Wai‘ānapanapa was settled over 700 years ago with numerous settlements along the Hāna coastline. These settlements were connected by a coastal trail known as the Kihapi‘ilani Trail and named for a famous Maui ali‘i (chief). The stacked rock walls and walled cemeteries in the park are part of Honokalani Village from the early 1900s. Please do not disturb these important historic sites.
But there is much, much more to see and do. This 122-acre state park also offers natural features such as a native hala forest, natural stone arch and lava tubes as well as freshwater caves and seabird colonies. Wai´ ānapanapa means “glistening fresh water” in the Hawaiian language referring to nearby fresh water streams and sparkling pools.

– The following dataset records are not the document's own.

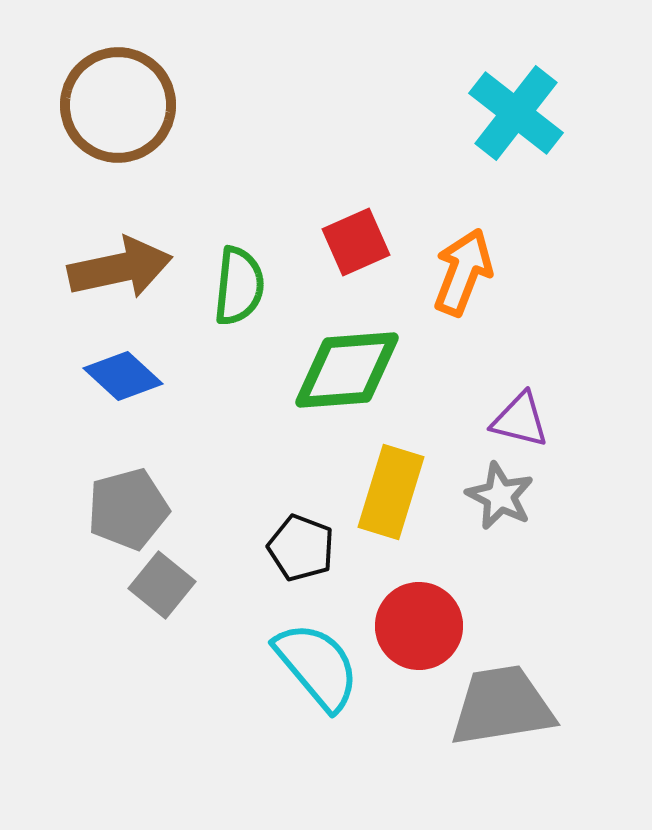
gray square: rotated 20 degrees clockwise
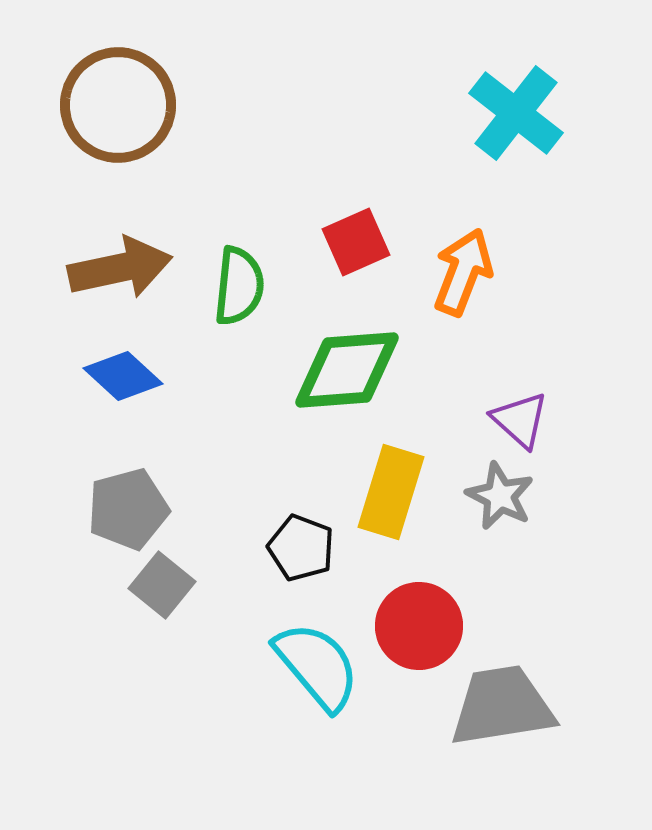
purple triangle: rotated 28 degrees clockwise
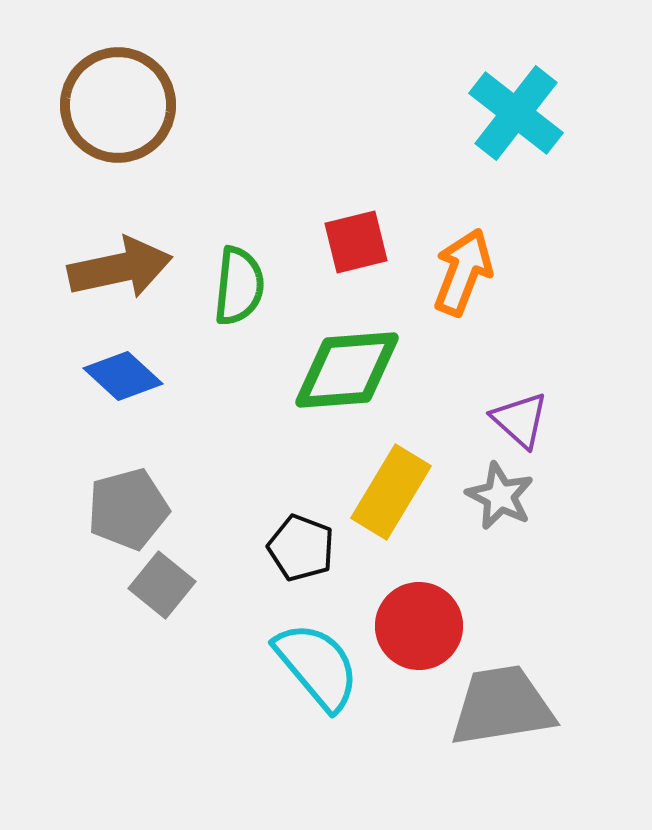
red square: rotated 10 degrees clockwise
yellow rectangle: rotated 14 degrees clockwise
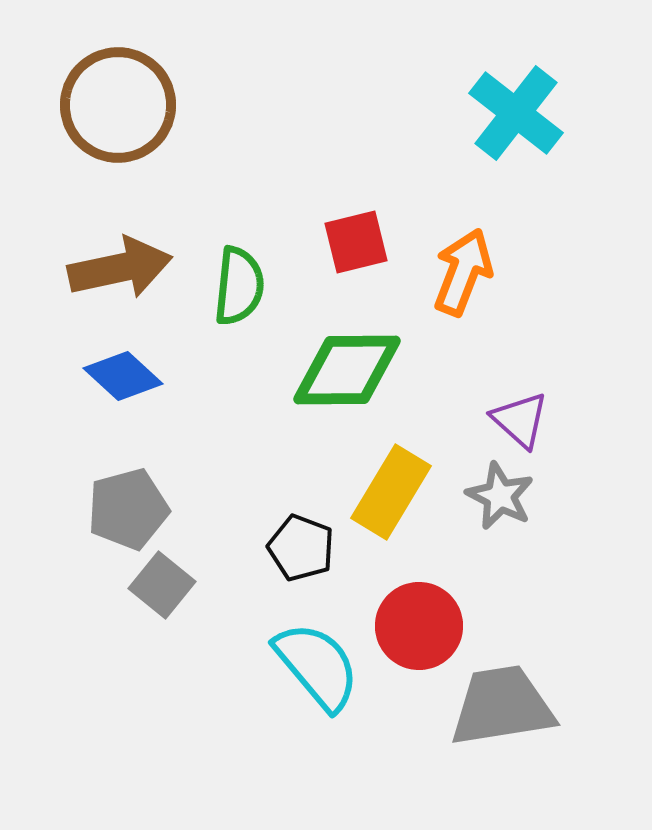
green diamond: rotated 4 degrees clockwise
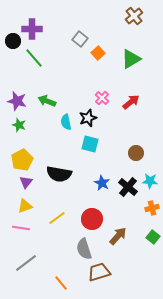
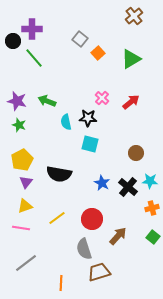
black star: rotated 24 degrees clockwise
orange line: rotated 42 degrees clockwise
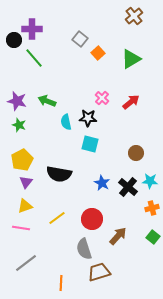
black circle: moved 1 px right, 1 px up
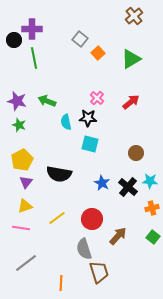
green line: rotated 30 degrees clockwise
pink cross: moved 5 px left
brown trapezoid: rotated 90 degrees clockwise
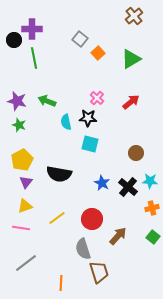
gray semicircle: moved 1 px left
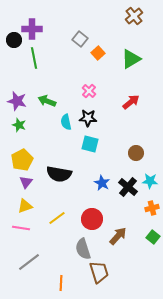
pink cross: moved 8 px left, 7 px up
gray line: moved 3 px right, 1 px up
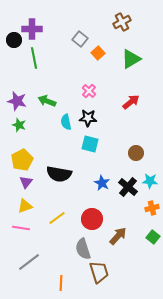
brown cross: moved 12 px left, 6 px down; rotated 12 degrees clockwise
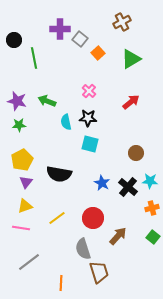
purple cross: moved 28 px right
green star: rotated 24 degrees counterclockwise
red circle: moved 1 px right, 1 px up
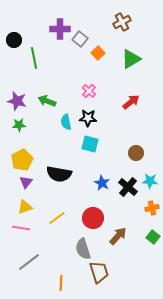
yellow triangle: moved 1 px down
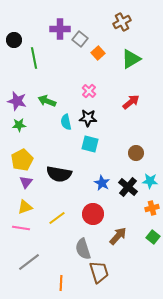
red circle: moved 4 px up
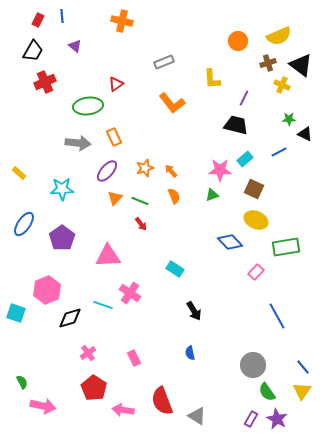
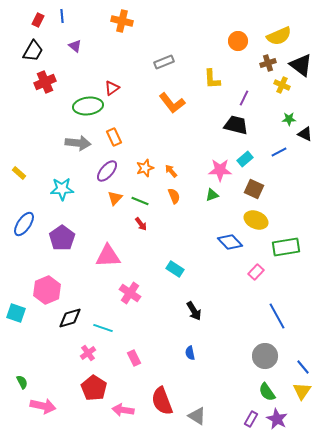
red triangle at (116, 84): moved 4 px left, 4 px down
cyan line at (103, 305): moved 23 px down
gray circle at (253, 365): moved 12 px right, 9 px up
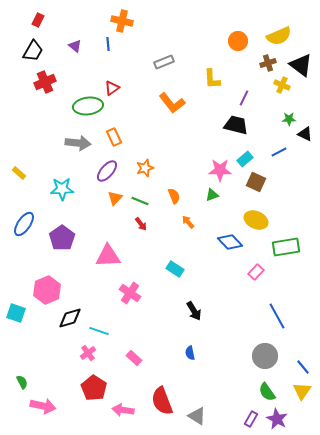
blue line at (62, 16): moved 46 px right, 28 px down
orange arrow at (171, 171): moved 17 px right, 51 px down
brown square at (254, 189): moved 2 px right, 7 px up
cyan line at (103, 328): moved 4 px left, 3 px down
pink rectangle at (134, 358): rotated 21 degrees counterclockwise
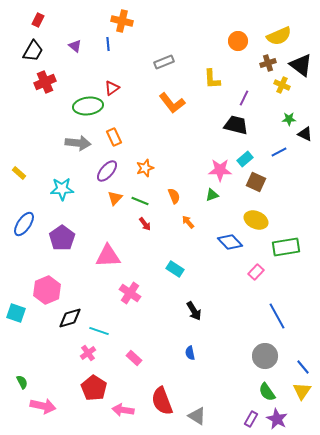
red arrow at (141, 224): moved 4 px right
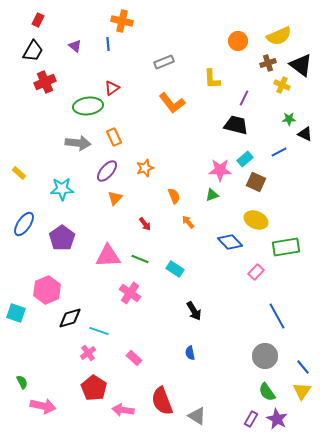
green line at (140, 201): moved 58 px down
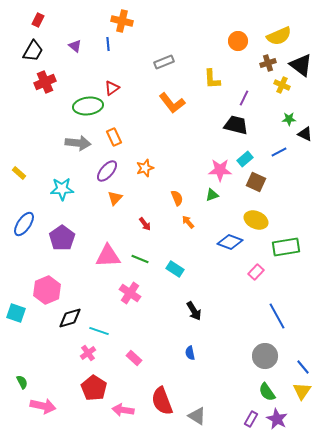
orange semicircle at (174, 196): moved 3 px right, 2 px down
blue diamond at (230, 242): rotated 25 degrees counterclockwise
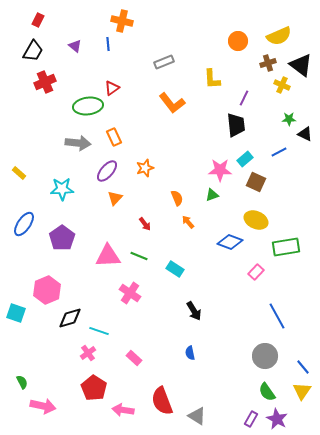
black trapezoid at (236, 125): rotated 70 degrees clockwise
green line at (140, 259): moved 1 px left, 3 px up
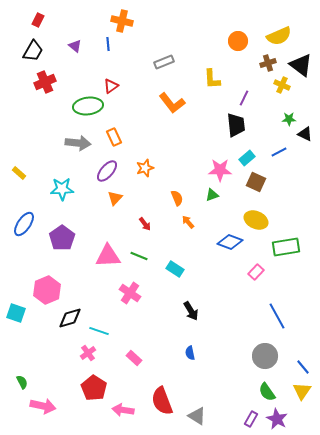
red triangle at (112, 88): moved 1 px left, 2 px up
cyan rectangle at (245, 159): moved 2 px right, 1 px up
black arrow at (194, 311): moved 3 px left
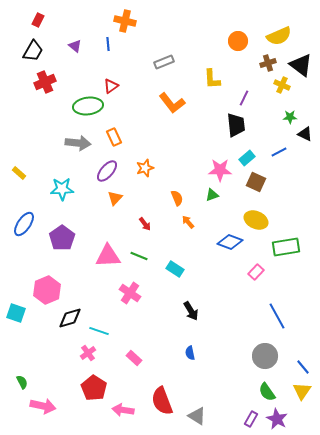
orange cross at (122, 21): moved 3 px right
green star at (289, 119): moved 1 px right, 2 px up
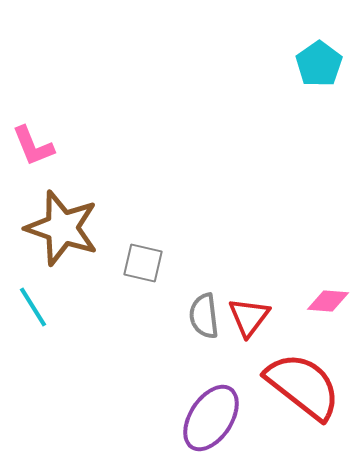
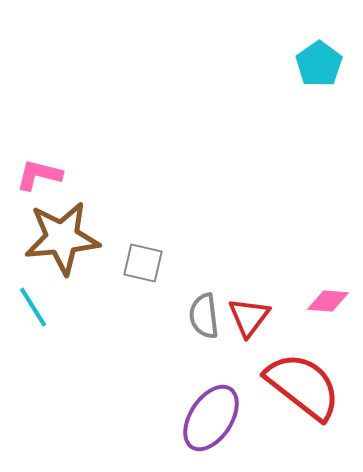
pink L-shape: moved 6 px right, 29 px down; rotated 126 degrees clockwise
brown star: moved 10 px down; rotated 24 degrees counterclockwise
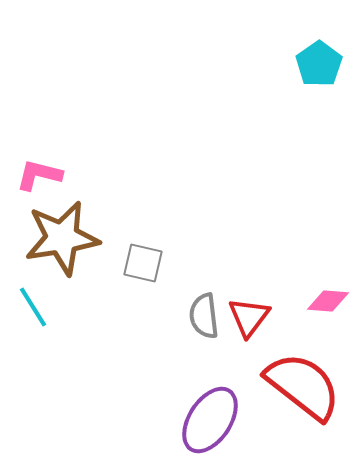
brown star: rotated 4 degrees counterclockwise
purple ellipse: moved 1 px left, 2 px down
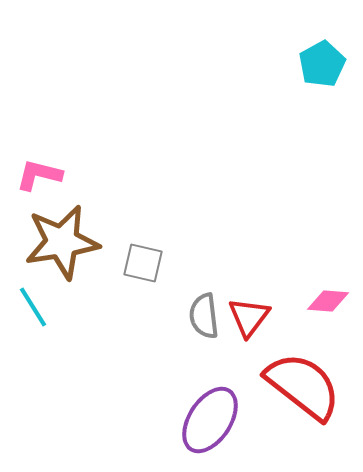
cyan pentagon: moved 3 px right; rotated 6 degrees clockwise
brown star: moved 4 px down
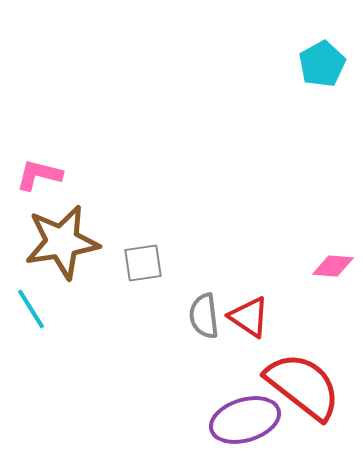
gray square: rotated 21 degrees counterclockwise
pink diamond: moved 5 px right, 35 px up
cyan line: moved 2 px left, 2 px down
red triangle: rotated 33 degrees counterclockwise
purple ellipse: moved 35 px right; rotated 40 degrees clockwise
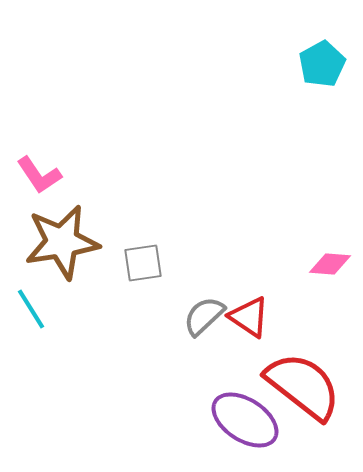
pink L-shape: rotated 138 degrees counterclockwise
pink diamond: moved 3 px left, 2 px up
gray semicircle: rotated 54 degrees clockwise
purple ellipse: rotated 50 degrees clockwise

As you walk the paved path within the 122-acre park, you may see nai‘a (dolphins), kohola (whales), and honu (green sea turtles) swimming offshore. Look for the native ua‘u (Hawaiian petrel) and ‘a‘o (Newell’s shearwater) flying around and nesting on the islets. Be sure to visit Pailoa Bay but always use caution when entering the ocean. You are asked to respect this special place and not remove any of the black sand from the beach.
Experience the natural beauty and history of this coastline by hiking a portion of the historic coastal trail found in the park. Other recreational opportunities include picnicking and swimming with overnight stays available at the cabins and campgrounds.
One last thing—reservations are required for park entry, camping, and cabin rentals.